The pandemic strained the mental health and personal relationships of many rural Iowans, while residents in larger towns tended to report physical health and economic challenges with greater frequency, according to the survey data collected between December 2020 and February 2021.

The results illustrate how the pandemic impacted communities in different ways and can inform how public policies are constructed to address these challenges, said David Peters, professor of sociology at Iowa State University who led the survey effort. Nicole Novak, research assistant professor of community and behavioral health at the University of Iowa College of Public Health, and Mark Berg, associate professor of sociology at the University of Iowa, also contributed to the project.

The survey asked respondents in 73 Iowa communities to evaluate how the pandemic has affected various aspects of their lives, including their physical and mental health as well as their financial situation.

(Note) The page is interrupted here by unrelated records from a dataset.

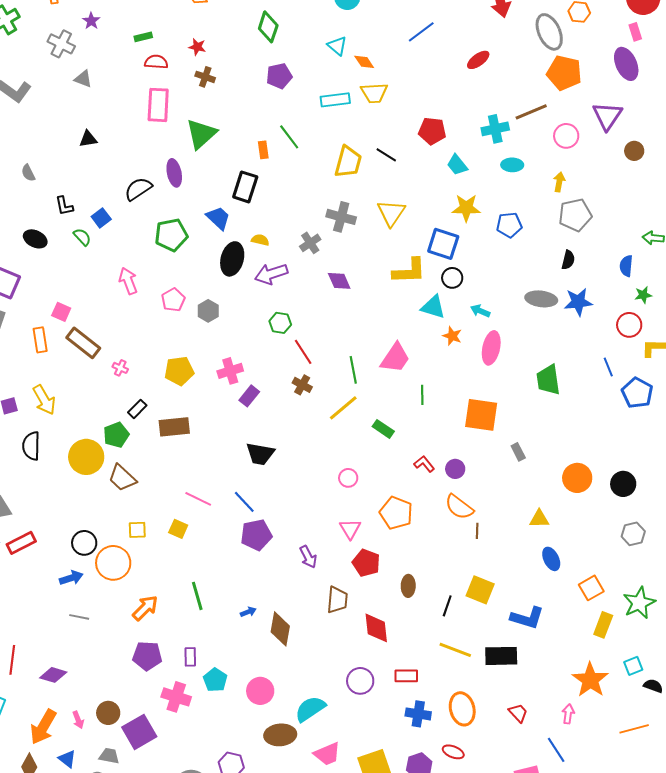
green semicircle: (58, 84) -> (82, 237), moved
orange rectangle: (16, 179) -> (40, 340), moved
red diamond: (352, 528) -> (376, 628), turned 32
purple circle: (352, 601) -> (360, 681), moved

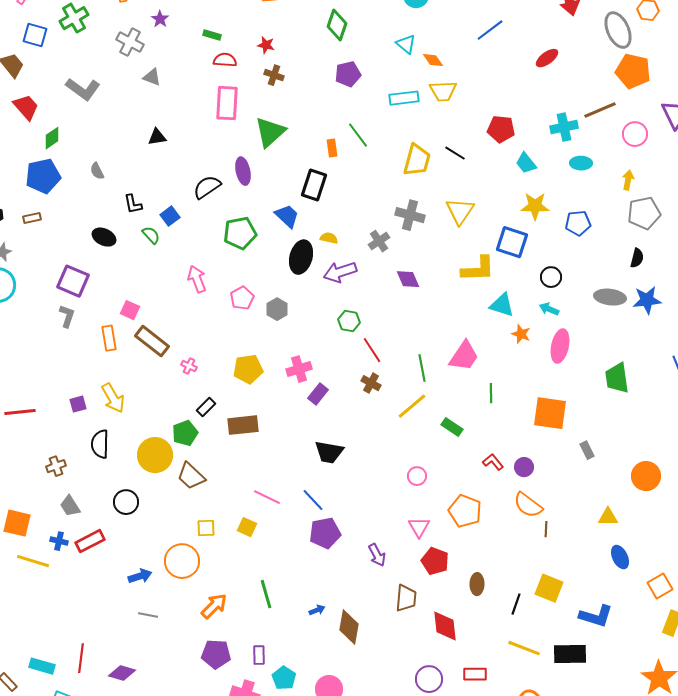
green rectangle: (143, 37) -> (212, 35), turned 30
black circle: (452, 278) -> (551, 277), moved
black circle: (84, 543) -> (126, 502), moved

The survey found respondents in the smallest towns were more likely to report worsening mental health and relationships as a result of the pandemic than they were to report worsening physical health. Economic impacts were relatively less widespread in the smallest communities, according to the survey. In larger communities and in towns with meatpacking facilities, however, more respondents said their physical health and economic situation took a toll as a result of the pandemic.